21
July
2008
|
06:11
Europe/Amsterdam

Half-year result 2008 - Growth exceeds market average

Even in an increasingly difficult world economic environment, the Kuehne + Nagel Group achieved growth above the market average and delivered good results in the first half of 2008. Compared with the previous year’s period, turnover grew by 7.3 per cent (10.3 per cent excluding currency impact and acquisitions) to CHF 10,700 million. EBITDA improved by 12.3 per cent (15.7 per cent excluding currency impact and acquisitions) to CHF 530 million; the margin rose from 4.7 to 5.0 per cent. Net earnings increased by 14.5 per cent (20.6 per cent excluding currency impact and acquisitions) to CHF 308 million.

Kuehne + Nagel Group

CHF million

First half 2007

First half 2008

Turnover

9,968

10,700

Gross profit

2,916

3,139

Operational result (EBITDA)

472

530

EBT

358

403

Net earnings

269

308

„We prepared for any possible economic slowdown in good time, focussing on strict cost management and profitable growth,“ said Klaus Herms, Chief Executive Officer, Kuehne + Nagel International AG. „We are satisfied with the half-year result, which reaffirms the sustainability and stability of our business model even in difficult economic times.“

Seafreight
The continuing credit crisis in the United States, the rising cost of oil and other commodities, and dampened consumer spending slowed global container market growth to between 4 and 5 per cent. Nonetheless Kuehne + Nagel, with its worldwide network and value-adding services, increased container volumes by 7.4 per cent. The Group achieved strong growth on trade from North America to Europe and Asia. Growth on the Asia to Europe trades, however, slowed. The strong demand for the company’s seafreight information logistics solutions, alongside productivity increases and strict cost management, contributed to a 12.2 per cent improvement of the operational result. At 4.3 per cent the EBITDA margin was above the previous year (4.2 per cent).

Airfreight
The global airfreight market, affected by unprecedented fuel prices and the slowing economy, grew under 3 per cent. While Kuehne + Nagel also registered slower growth in the second quarter, it increased tonnage by 11.4 per cent for the first half of the year. Cost efficiencies, new contracts and growing existing accounts were crucial to this good performance, which is also reflected in the operational result’s 20.6 per cent improvement. The EBITDA margin reached a record 6.1 per cent (2007: 5.6 per cent).

Road & Rail Logistics
In the overland business, existing accounts grew and shipment volumes significantly increased as the breadth of services and the company’s European network expanded. Distribution solutions dedicated to the high-tech industry developed significantly, contributing to a net turnover up 13.8 per cent, compared with the first half of 2007. Better capacity utilisation helped raise the operational result by 8.7 per cent.
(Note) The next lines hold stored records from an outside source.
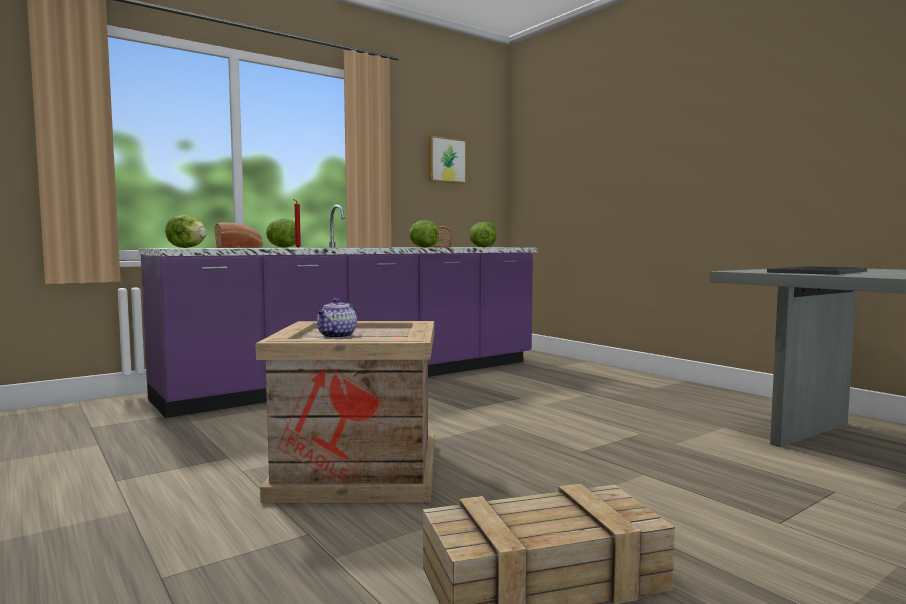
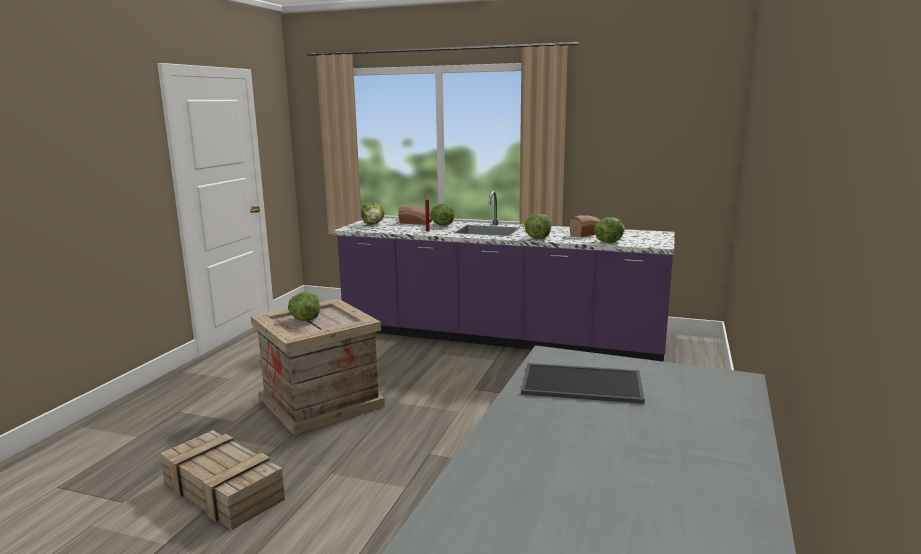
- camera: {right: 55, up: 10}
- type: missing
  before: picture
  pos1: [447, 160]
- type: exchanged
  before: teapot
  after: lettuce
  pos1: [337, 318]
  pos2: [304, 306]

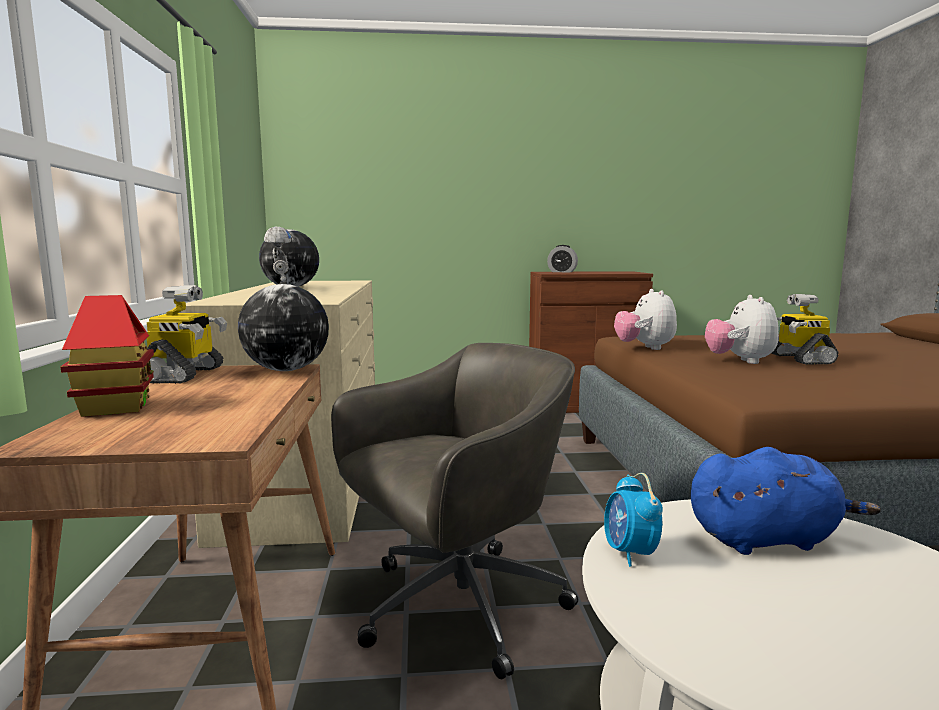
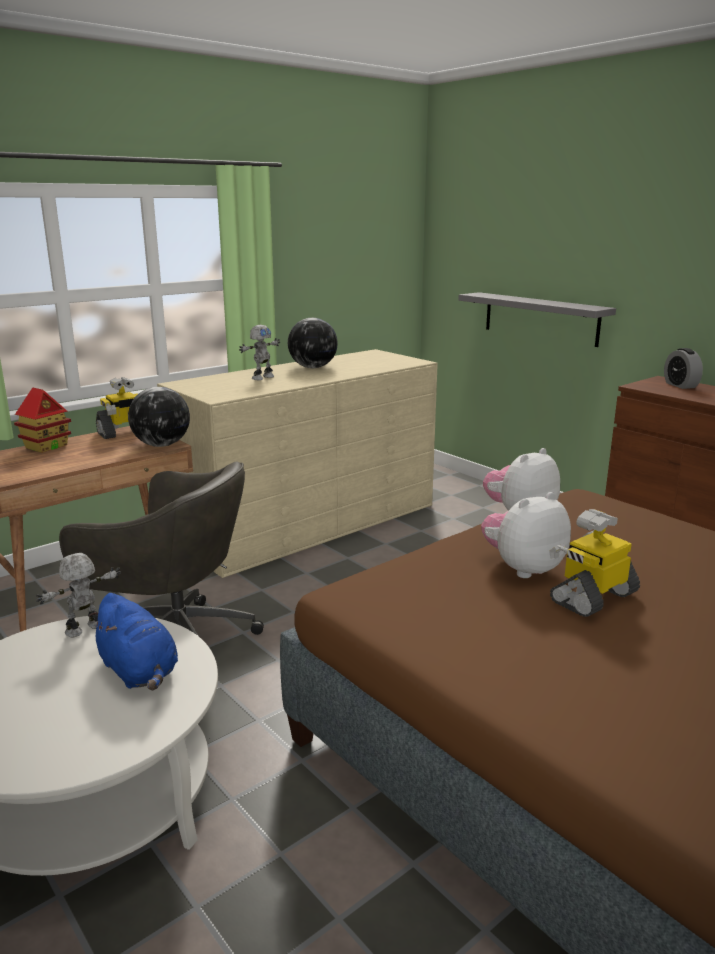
- camera: {right: 55, up: 10}
- type: exchanged
  before: alarm clock
  after: toy robot
  pos1: [633, 520]
  pos2: [78, 595]
- type: appeared
  after: grey shelf
  pos2: [537, 319]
Despite continued investment in a standardised operational software, the EBITDA margin remained stable at 1.7 per cent. The integration of Cordes & Simon and G.L. Kayser, acquired in 2007, is progressing to plan. Acquisitions in southwest Europe, further strengthening this business, may be expected in the second half of the year.

Contract Logistics
The contract logistics business unit benefited from its global focus, with business remaining stable at a high level despite economic uncertainties. Net turnover increased by 5.9 per cent (10.3 per cent excluding currency impact and acquisitions). Major contracts with Airbus and Beiersdorf illustrate Kuehne + Nagel’s good market position and innovative strength in this business. Strict cost management helped leverage the operational result by 11.0 per cent. The margin increased from 5.2 to 5.5 per cent.

Outlook
Considering the unfavourable economic forecast for the second half of 2008, the Management Board of Kuehne + Nagel International AG anticipates slower growth rates in the logistics market. Due to its global network and comprehensive portfolio of services, the company will nonetheless benefit from globalisation and the expected shifts in goods flows. High flexibility, transparent cost structures and a strong financial foundation enable the Group to quickly adapt to change and consistently maximise business opportunities.